If wanting to be stricter about the types used in the conversion, a version of the static function and the property of the MarkupExtension could use types other than `object`.

To make this work for both .NET MAUI and WPF, it was necessary to have different implementations of the `ProvideValue` function. This was due to the differences between the two frameworks and the way they support bindings internally.

The XAML still ends up being the same.

For example, here's a snippet from a WPF app that does a similar thing to the above, but also uses a static method that accepts a parameter to set the text color based on the bound value.

<TextBlock 

    Text="{rx:BossBinding Path=Message,

             Converter={x:Static utils:Converter.MakeUpperCase}}"

    Foreground="{rx:BossBinding Path=Message,

       ConverterWithParameter={x:Static utils:Converter.ChangeColor},

       ConverterParameter=True}"

    />

The conversion function here is again very generic, matching what is done with an IValueConverter.

The code is also somewhat arbitrary and was created primarily as a quick way to demonstrate that this can work with parameters and return types other than strings.

public static Func<object, object, object> ChangeColor =>

(input, parameter) =>

{

     if (input is string str

         && parameter is string parameterAsString)

    {

        if (bool.TryParse(parameterAsString,

                 out bool parameterAsBool)

             && parameterAsBool)

        {

            switch (str.Length % 3)

            {

                case 0: return Colors.Blue;

                case 1: return Colors.Red;

                case 2: return Colors.Green;

            }

        }

    }

    return Colors.Black;

};

That solves the second problem mentioned at the start, but what about the first (syntax verbosity)?

Maybe that's something ENAMEL can help with..

Am I going to use something like I've shown above regularly in future? 

Maybe. I rarely use ValueConverters, so probably not.

It solves the problem of needing to create and instantiate custom types when all that's needed is a static function, but I still think it requires too much text in the XAML file.

Still, it's an option for anyone who prefers it. We don't all have to write code the same way, and there may be good reasons to sometimes need this.

If and when I do need to use a value converter, I prefer the automatic generation of MarkupExtensions based on the class implementing IValueConverter.

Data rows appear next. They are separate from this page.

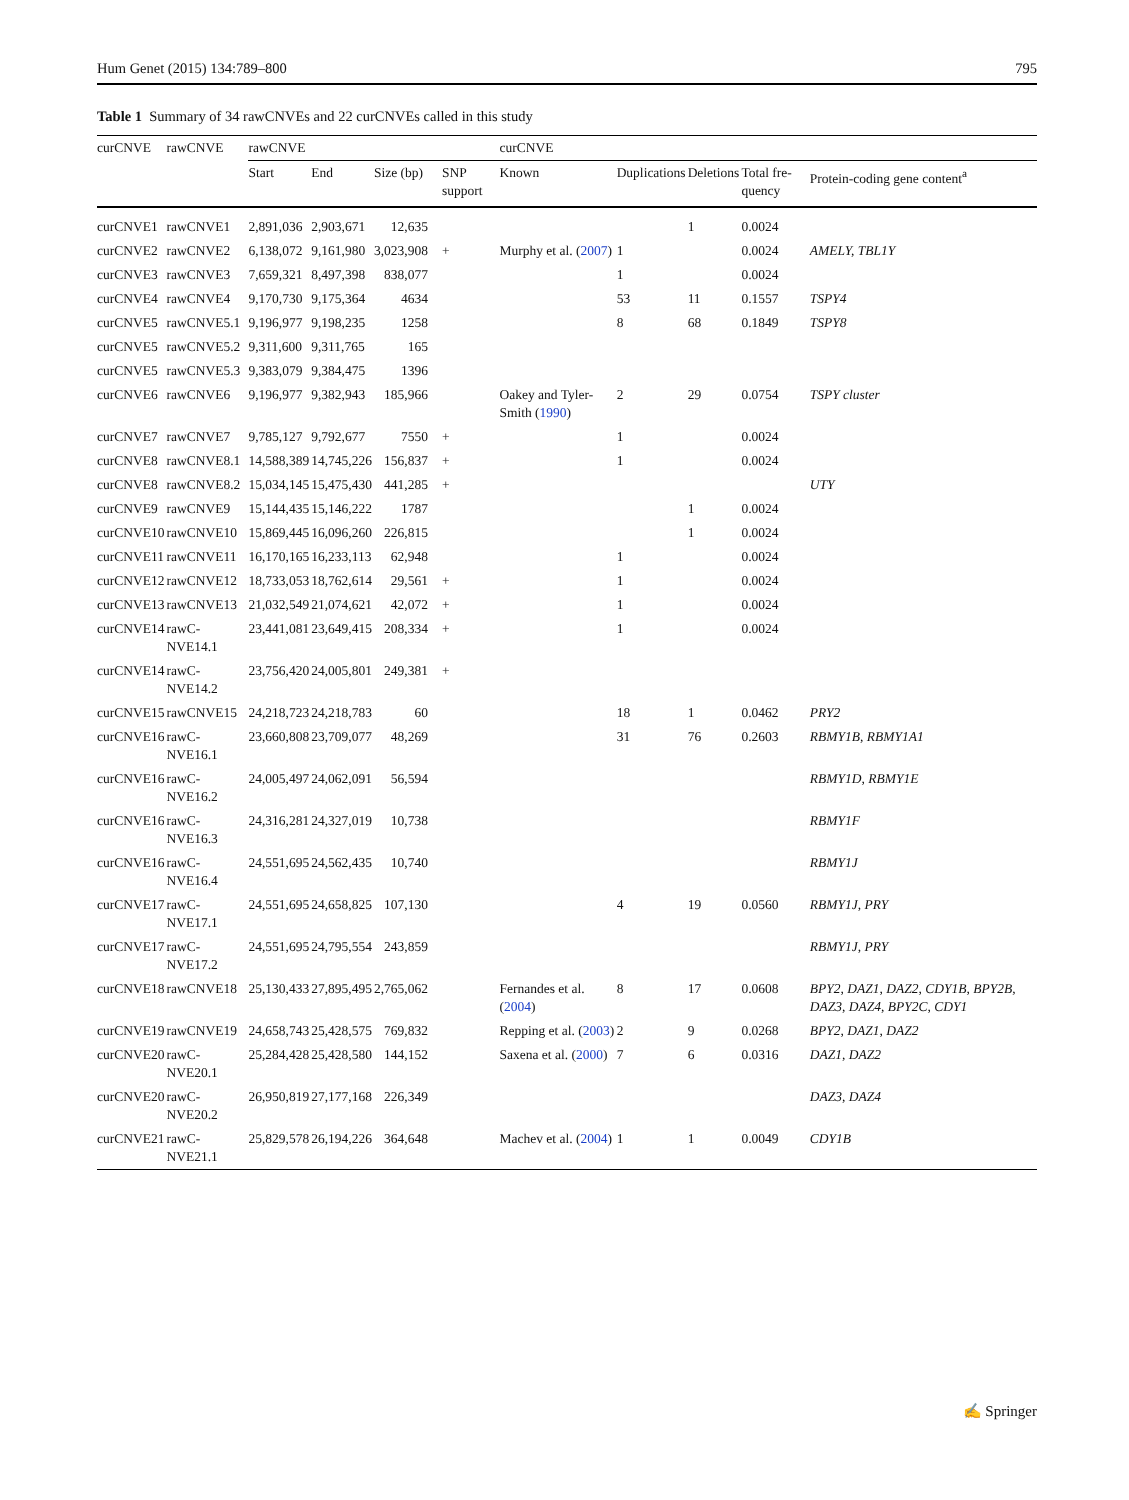Hum Genet (2015) 134:789–800 795
Table 1 Summary of 34 rawCNVEs and 22 curCNVEs called in this study
| curCNVE | rawCNVE | rawCNVE | | | | curCNVE | | | | |
| --- | --- | --- | --- | --- | --- | --- | --- | --- | --- | --- |
| | | Start | End | Size (bp) | SNP support | Known | Duplications | Deletions | Total fre-quency | Protein-coding gene content<sup>a</sup> |
| curCNVE1 | rawCNVE1 | 2,891,036 | 2,903,671 | 12,635 | | | | 1 | 0.0024 | |
| curCNVE2 | rawCNVE2 | 6,138,072 | 9,161,980 | 3,023,908 | + | Murphy et al. ( 2007 ) | 1 | | 0.0024 | AMELY, TBL1Y |
| curCNVE3 | rawCNVE3 | 7,659,321 | 8,497,398 | 838,077 | | | 1 | | 0.0024 | |
| curCNVE4 | rawCNVE4 | 9,170,730 | 9,175,364 | 4634 | | | 53 | 11 | 0.1557 | TSPY4 |
| curCNVE5 | rawCNVE5.1 | 9,196,977 | 9,198,235 | 1258 | | | 8 | 68 | 0.1849 | TSPY8 |
| curCNVE5 | rawCNVE5.2 | 9,311,600 | 9,311,765 | 165 | | | | | | |
| curCNVE5 | rawCNVE5.3 | 9,383,079 | 9,384,475 | 1396 | | | | | | |
| curCNVE6 | rawCNVE6 | 9,196,977 | 9,382,943 | 185,966 | | Oakey and Tyler-Smith ( 1990 ) | 2 | 29 | 0.0754 | TSPY cluster |
| curCNVE7 | rawCNVE7 | 9,785,127 | 9,792,677 | 7550 | + | | 1 | | 0.0024 | |
| curCNVE8 | rawCNVE8.1 | 14,588,389 | 14,745,226 | 156,837 | + | | 1 | | 0.0024 | |
| curCNVE8 | rawCNVE8.2 | 15,034,145 | 15,475,430 | 441,285 | + | | | | | UTY |
| curCNVE9 | rawCNVE9 | 15,144,435 | 15,146,222 | 1787 | | | | 1 | 0.0024 | |
| curCNVE10 | rawCNVE10 | 15,869,445 | 16,096,260 | 226,815 | | | | 1 | 0.0024 | |
| curCNVE11 | rawCNVE11 | 16,170,165 | 16,233,113 | 62,948 | | | 1 | | 0.0024 | |
| curCNVE12 | rawCNVE12 | 18,733,053 | 18,762,614 | 29,561 | + | | 1 | | 0.0024 | |
| curCNVE13 | rawCNVE13 | 21,032,549 | 21,074,621 | 42,072 | + | | 1 | | 0.0024 | |
| curCNVE14 | rawC-NVE14.1 | 23,441,081 | 23,649,415 | 208,334 | + | | 1 | | 0.0024 | |
| curCNVE14 | rawC-NVE14.2 | 23,756,420 | 24,005,801 | 249,381 | + | | | | | |
| curCNVE15 | rawCNVE15 | 24,218,723 | 24,218,783 | 60 | | | 18 | 1 | 0.0462 | PRY2 |
| curCNVE16 | rawC-NVE16.1 | 23,660,808 | 23,709,077 | 48,269 | | | 31 | 76 | 0.2603 | RBMY1B, RBMY1A1 |
| curCNVE16 | rawC-NVE16.2 | 24,005,497 | 24,062,091 | 56,594 | | | | | | RBMY1D, RBMY1E |
| curCNVE16 | rawC-NVE16.3 | 24,316,281 | 24,327,019 | 10,738 | | | | | | RBMY1F |
| curCNVE16 | rawC-NVE16.4 | 24,551,695 | 24,562,435 | 10,740 | | | | | | RBMY1J |
| curCNVE17 | rawC-NVE17.1 | 24,551,695 | 24,658,825 | 107,130 | | | 4 | 19 | 0.0560 | RBMY1J, PRY |
| curCNVE17 | rawC-NVE17.2 | 24,551,695 | 24,795,554 | 243,859 | | | | | | RBMY1J, PRY |
| curCNVE18 | rawCNVE18 | 25,130,433 | 27,895,495 | 2,765,062 | | Fernandes et al. ( 2004 ) | 8 | 17 | 0.0608 | BPY2, DAZ1, DAZ2, CDY1B, BPY2B, DAZ3, DAZ4, BPY2C, CDY1 |
| curCNVE19 | rawCNVE19 | 24,658,743 | 25,428,575 | 769,832 | | Repping et al. ( 2003 ) | 2 | 9 | 0.0268 | BPY2, DAZ1, DAZ2 |
| curCNVE20 | rawC-NVE20.1 | 25,284,428 | 25,428,580 | 144,152 | | Saxena et al. ( 2000 ) | 7 | 6 | 0.0316 | DAZ1, DAZ2 |
| curCNVE20 | rawC-NVE20.2 | 26,950,819 | 27,177,168 | 226,349 | | | | | | DAZ3, DAZ4 |
| curCNVE21 | rawC-NVE21.1 | 25,829,578 | 26,194,226 | 364,648 | | Machev et al. ( 2004 ) | 1 | 1 | 0.0049 | CDY1B |
✍ Springer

I find it makes the required XAML much shorter and clearer. 

It means that instead of having to write this in the XAML file:

<Label Text="{Binding Message,

             Converter={StaticResource MakeUpperCaseConverter}}" />

I can write this:

<Label Text="{conv:MakeUpperCase Message}" />

But that's probably another post for another day.

I appreciate being reminded that there are simple ways to create something that solves a problem when you don't like what comes out of the box.

What I really reject is the idea that someone should complain about a limitation of a framework (which can never do everything that everyone might want or need) when there are simple solutions that any developer should be able to write themselves. I'm almost surprised that this is a situation where developers don't want to write code to solve a problem they're facing. Writing more code as the first solution is frequently something that developers need to be stopped from doing.